*Description of the task:*
Write out the source text in the data below again, swapping each "gotcha" for "catch" and keeping everything else the same. Leave the pictures out.

*Extracted records:*
-- Opening Marker --

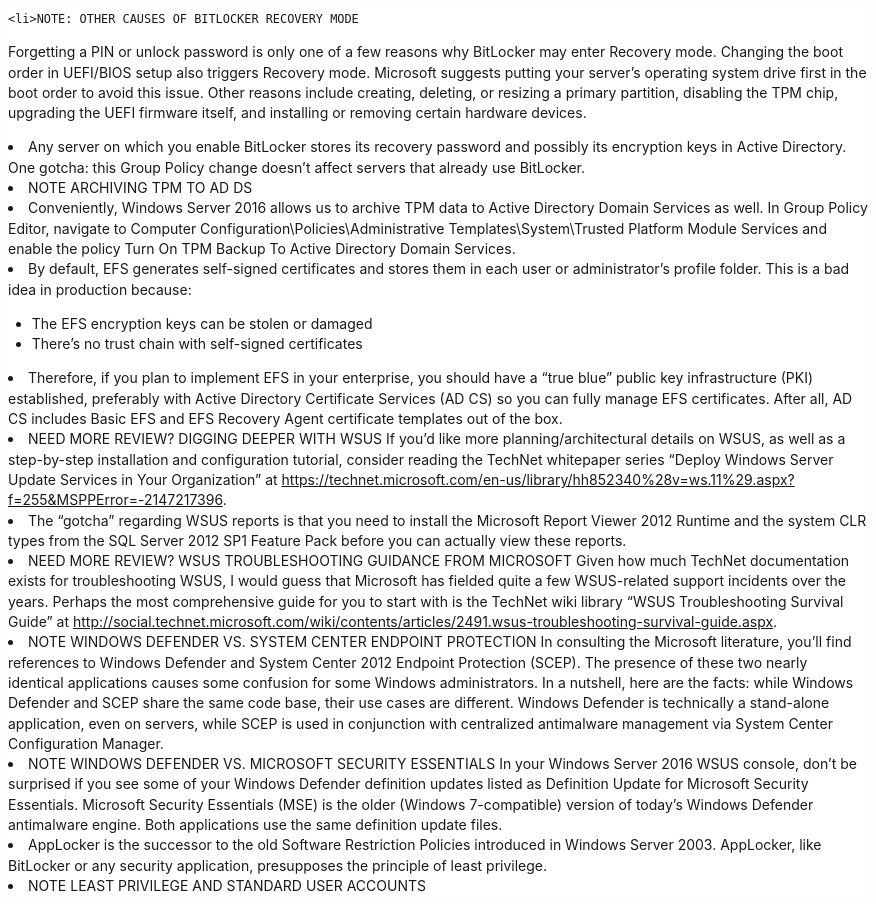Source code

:  	<li>NOTE: OTHER CAUSES OF BITLOCKER RECOVERY MODE
Forgetting a PIN or unlock password is only one of a few reasons why BitLocker may enter
Recovery mode. Changing the boot order in UEFI/BIOS setup also triggers Recovery mode. Microsoft suggests putting your server’s operating system drive first in the boot order to avoid this issue. Other reasons include creating, deleting, or resizing a primary partition, disabling the TPM chip, upgrading the UEFI firmware itself, and installing or removing certain hardware devices.</li>
 	<li>Any server on which you enable BitLocker stores its recovery password and possibly its encryption keys in Active Directory. One gotcha: this Group Policy change doesn’t affect servers that already use BitLocker.</li>
 	<li>NOTE ARCHIVING TPM TO AD DS</li>
 	<li>Conveniently, Windows Server 2016 allows us to archive TPM data to Active Directory Domain Services as well. In Group Policy Editor, navigate to Computer Configuration\Policies\Administrative Templates\System\Trusted Platform Module Services and enable the policy Turn On TPM Backup To Active Directory Domain Services.</li>
 	<li>By default, EFS generates self-signed certificates and stores them in each user or administrator’s profile folder. This is a bad idea in production because:
<ul>
 	<li>The EFS encryption keys can be stolen or damaged</li>
 	<li>There’s no trust chain with self-signed certificates</li>
</ul>
</li>
 	<li>Therefore, if you plan to implement EFS in your enterprise, you should have a “true blue”
public key infrastructure (PKI) established, preferably with Active Directory Certificate Services (AD CS) so you can fully manage EFS certificates. After all, AD CS includes Basic EFS and EFS Recovery Agent certificate templates out of the box.</li>
 	<li>NEED MORE REVIEW? DIGGING DEEPER WITH WSUS
If you’d like more planning/architectural details on WSUS, as well as a step-by-step installation and configuration tutorial, consider reading the TechNet whitepaper series “Deploy Windows Server Update Services in Your Organization” at <a href="https://technet.microsoft.com/en-us/library/hh852340%28v=ws.11%29.aspx?f=255&amp;MSPPError=-2147217396" target="_blank">https://technet.microsoft.com/en-us/library/hh852340%28v=ws.11%29.aspx?f=255&amp;MSPPError=-2147217396</a>.</li>
 	<li>The “gotcha” regarding WSUS reports is that you need to install the Microsoft Report Viewer 2012 Runtime and the system CLR types from the SQL Server 2012 SP1 Feature Pack before you can actually view these reports.</li>
 	<li>NEED MORE REVIEW?
WSUS TROUBLESHOOTING GUIDANCE FROM MICROSOFT
Given how much TechNet documentation exists for troubleshooting WSUS, I would guess that Microsoft has fielded quite a few WSUS-related support incidents over the years. Perhaps the most comprehensive guide for you to start with is the TechNet wiki library “WSUS Troubleshooting Survival Guide” at <a href="http://social.technet.microsoft.com/wiki/contents/articles/2491.wsus-troubleshooting-survival-guide.aspx" target="_blank">http://social.technet.microsoft.com/wiki/contents/articles/2491.wsus-troubleshooting-survival-guide.aspx</a>.</li>
 	<li>NOTE
WINDOWS DEFENDER VS. SYSTEM CENTER ENDPOINT PROTECTION
In consulting the Microsoft literature, you’ll find references to Windows Defender and System Center 2012 Endpoint Protection (SCEP). The presence of these two nearly identical applications causes some confusion for some Windows administrators. In a nutshell, here are the facts: while Windows Defender and SCEP share the same code base, their use cases are different. Windows Defender is technically a stand-alone application, even on servers, while SCEP is used in conjunction with centralized antimalware management via System Center Configuration Manager.</li>
 	<li>NOTE
WINDOWS DEFENDER VS. MICROSOFT SECURITY ESSENTIALS
In your Windows Server 2016 WSUS console, don’t be surprised if you see some of your
Windows Defender definition updates listed as Definition Update for Microsoft Security Essentials. Microsoft Security Essentials (MSE) is the older (Windows 7-compatible) version of today’s Windows Defender antimalware engine. Both applications use the same definition update files.</li>
 	<li>AppLocker is the successor to the old Software Restriction Policies introduced in Windows
Server 2003. AppLocker, like BitLocker or any security application, presupposes the principle of least privilege.</li>
 	<li>NOTE
LEAST PRIVILEGE AND STANDARD USER ACCOUNTS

-- Closing Marker --

*Output below:*
Source code

:  	<li>NOTE: OTHER CAUSES OF BITLOCKER RECOVERY MODE
Forgetting a PIN or unlock password is only one of a few reasons why BitLocker may enter
Recovery mode. Changing the boot order in UEFI/BIOS setup also triggers Recovery mode. Microsoft suggests putting your server’s operating system drive first in the boot order to avoid this issue. Other reasons include creating, deleting, or resizing a primary partition, disabling the TPM chip, upgrading the UEFI firmware itself, and installing or removing certain hardware devices.</li>
 	<li>Any server on which you enable BitLocker stores its recovery password and possibly its encryption keys in Active Directory. One catch: this Group Policy change doesn’t affect servers that already use BitLocker.</li>
 	<li>NOTE ARCHIVING TPM TO AD DS</li>
 	<li>Conveniently, Windows Server 2016 allows us to archive TPM data to Active Directory Domain Services as well. In Group Policy Editor, navigate to Computer Configuration\Policies\Administrative Templates\System\Trusted Platform Module Services and enable the policy Turn On TPM Backup To Active Directory Domain Services.</li>
 	<li>By default, EFS generates self-signed certificates and stores them in each user or administrator’s profile folder. This is a bad idea in production because:
<ul>
 	<li>The EFS encryption keys can be stolen or damaged</li>
 	<li>There’s no trust chain with self-signed certificates</li>
</ul>
</li>
 	<li>Therefore, if you plan to implement EFS in your enterprise, you should have a “true blue”
public key infrastructure (PKI) established, preferably with Active Directory Certificate Services (AD CS) so you can fully manage EFS certificates. After all, AD CS includes Basic EFS and EFS Recovery Agent certificate templates out of the box.</li>
 	<li>NEED MORE REVIEW? DIGGING DEEPER WITH WSUS
If you’d like more planning/architectural details on WSUS, as well as a step-by-step installation and configuration tutorial, consider reading the TechNet whitepaper series “Deploy Windows Server Update Services in Your Organization” at <a href="https://technet.microsoft.com/en-us/library/hh852340%28v=ws.11%29.aspx?f=255&amp;MSPPError=-2147217396" target="_blank">https://technet.microsoft.com/en-us/library/hh852340%28v=ws.11%29.aspx?f=255&amp;MSPPError=-2147217396</a>.</li>
 	<li>The “catch” regarding WSUS reports is that you need to install the Microsoft Report Viewer 2012 Runtime and the system CLR types from the SQL Server 2012 SP1 Feature Pack before you can actually view these reports.</li>
 	<li>NEED MORE REVIEW?
WSUS TROUBLESHOOTING GUIDANCE FROM MICROSOFT
Given how much TechNet documentation exists for troubleshooting WSUS, I would guess that Microsoft has fielded quite a few WSUS-related support incidents over the years. Perhaps the most comprehensive guide for you to start with is the TechNet wiki library “WSUS Troubleshooting Survival Guide” at <a href="http://social.technet.microsoft.com/wiki/contents/articles/2491.wsus-troubleshooting-survival-guide.aspx" target="_blank">http://social.technet.microsoft.com/wiki/contents/articles/2491.wsus-troubleshooting-survival-guide.aspx</a>.</li>
 	<li>NOTE
WINDOWS DEFENDER VS. SYSTEM CENTER ENDPOINT PROTECTION
In consulting the Microsoft literature, you’ll find references to Windows Defender and System Center 2012 Endpoint Protection (SCEP). The presence of these two nearly identical applications causes some confusion for some Windows administrators. In a nutshell, here are the facts: while Windows Defender and SCEP share the same code base, their use cases are different. Windows Defender is technically a stand-alone application, even on servers, while SCEP is used in conjunction with centralized antimalware management via System Center Configuration Manager.</li>
 	<li>NOTE
WINDOWS DEFENDER VS. MICROSOFT SECURITY ESSENTIALS
In your Windows Server 2016 WSUS console, don’t be surprised if you see some of your
Windows Defender definition updates listed as Definition Update for Microsoft Security Essentials. Microsoft Security Essentials (MSE) is the older (Windows 7-compatible) version of today’s Windows Defender antimalware engine. Both applications use the same definition update files.</li>
 	<li>AppLocker is the successor to the old Software Restriction Policies introduced in Windows
Server 2003. AppLocker, like BitLocker or any security application, presupposes the principle of least privilege.</li>
 	<li>NOTE
LEAST PRIVILEGE AND STANDARD USER ACCOUNTS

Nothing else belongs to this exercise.